The “Secrets of Sulphur Springs” actress and international fine art consultant Campbell will tie the knot this week in Houston, Frye’s hometown, officially starting their new life together in the Lone Star State. Though the couple is looking to buy their own land in Austin, they are currently renting a home in the Travis Heights neighborhood while they navigate the red-hot real estate sphere.
Between Frye’s mystery character in “Hypnotic,” which was filmed in Austin with Ben Affleck, and Campbell’s Austin-based art advisory company making a case for buying local art, the new residents have already made a splash in the city.

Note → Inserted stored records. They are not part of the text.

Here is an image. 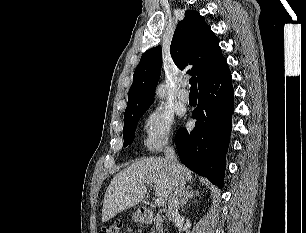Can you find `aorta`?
I'll return each mask as SVG.
<instances>
[{
    "instance_id": "762f6f07",
    "label": "aorta",
    "mask_w": 306,
    "mask_h": 233,
    "mask_svg": "<svg viewBox=\"0 0 306 233\" xmlns=\"http://www.w3.org/2000/svg\"><path fill=\"white\" fill-rule=\"evenodd\" d=\"M157 94L160 96V97H163L165 95V89H164V86L163 85H160L158 88H157Z\"/></svg>"
}]
</instances>
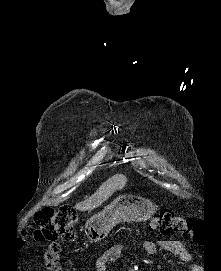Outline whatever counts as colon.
<instances>
[{"instance_id": "colon-1", "label": "colon", "mask_w": 221, "mask_h": 271, "mask_svg": "<svg viewBox=\"0 0 221 271\" xmlns=\"http://www.w3.org/2000/svg\"><path fill=\"white\" fill-rule=\"evenodd\" d=\"M77 212L67 204L59 207L44 206L36 210L30 229L35 240L48 241L49 247L43 254L45 266L51 271H59L58 255L60 243L58 239L70 241L74 238V224ZM152 231L159 230L166 234H180L194 240L200 239L201 222L187 216L170 211L159 212L150 223Z\"/></svg>"}]
</instances>
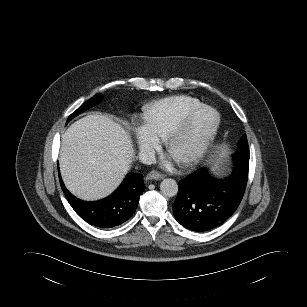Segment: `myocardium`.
I'll return each mask as SVG.
<instances>
[{
  "label": "myocardium",
  "mask_w": 307,
  "mask_h": 307,
  "mask_svg": "<svg viewBox=\"0 0 307 307\" xmlns=\"http://www.w3.org/2000/svg\"><path fill=\"white\" fill-rule=\"evenodd\" d=\"M202 110L211 111L214 114V122L211 128L207 131V133L189 151V153L182 159L176 160L181 165L193 164L198 160H200L203 157V155L206 153L212 141L214 140L220 126L221 118L219 112L214 107L206 104H199L193 107L187 113H185V115L181 118L179 123L175 126V128L169 133V135L164 140L165 150L168 154H170L172 146L184 135L192 118Z\"/></svg>",
  "instance_id": "myocardium-1"
}]
</instances>
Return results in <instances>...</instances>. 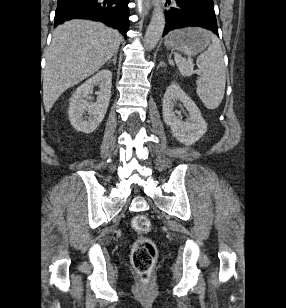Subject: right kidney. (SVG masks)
<instances>
[{
    "instance_id": "1",
    "label": "right kidney",
    "mask_w": 286,
    "mask_h": 308,
    "mask_svg": "<svg viewBox=\"0 0 286 308\" xmlns=\"http://www.w3.org/2000/svg\"><path fill=\"white\" fill-rule=\"evenodd\" d=\"M98 86L97 101L89 104L86 98L93 93V88ZM112 73L101 70L76 89L70 98L68 115L72 126L83 133L93 132L102 122L107 112L111 96ZM89 116H85V112Z\"/></svg>"
}]
</instances>
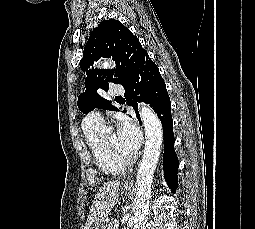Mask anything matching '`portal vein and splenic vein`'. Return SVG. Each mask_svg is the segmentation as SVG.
Returning <instances> with one entry per match:
<instances>
[{
	"label": "portal vein and splenic vein",
	"instance_id": "portal-vein-and-splenic-vein-1",
	"mask_svg": "<svg viewBox=\"0 0 255 229\" xmlns=\"http://www.w3.org/2000/svg\"><path fill=\"white\" fill-rule=\"evenodd\" d=\"M114 227H115V229H118V227H119V224H115V226H114Z\"/></svg>",
	"mask_w": 255,
	"mask_h": 229
}]
</instances>
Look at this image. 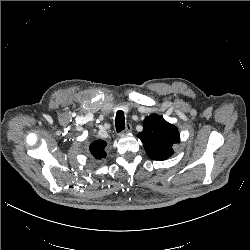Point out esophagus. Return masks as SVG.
I'll return each mask as SVG.
<instances>
[{
	"label": "esophagus",
	"instance_id": "34e87169",
	"mask_svg": "<svg viewBox=\"0 0 250 250\" xmlns=\"http://www.w3.org/2000/svg\"><path fill=\"white\" fill-rule=\"evenodd\" d=\"M131 131H132V126H131L130 124H128V125L126 126L125 130L122 131V132L120 133V135L128 134V133H130Z\"/></svg>",
	"mask_w": 250,
	"mask_h": 250
}]
</instances>
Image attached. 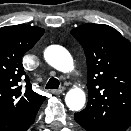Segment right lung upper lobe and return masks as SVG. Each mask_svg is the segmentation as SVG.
Segmentation results:
<instances>
[{"label": "right lung upper lobe", "mask_w": 131, "mask_h": 131, "mask_svg": "<svg viewBox=\"0 0 131 131\" xmlns=\"http://www.w3.org/2000/svg\"><path fill=\"white\" fill-rule=\"evenodd\" d=\"M43 33L44 29L29 25L0 28V123L28 118L46 98L32 90L22 65L23 55ZM21 81L26 82L24 89Z\"/></svg>", "instance_id": "cb5924a9"}]
</instances>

So what made this international power couple want to make Austin a home base?
Frye: It’s the Hill Country drives and artistic freedom
Frye has been living in Austin on and off since 2018, the same year she met Campbell, but ever since the pandemic began and auditions went virtual, she’s been able to spend more time in her home state.
While she’s here, Frye’s inner Texan comes out as she explores the many food options on South Congress and greater Hill Country towns like Lockhart for some Black’s Barbecue or Fredericksburg for antiquing and wineries. Having spent lots of time in Austin, Los Angeles and New Orleans, Frye likes to pride herself on her tour guide abilities.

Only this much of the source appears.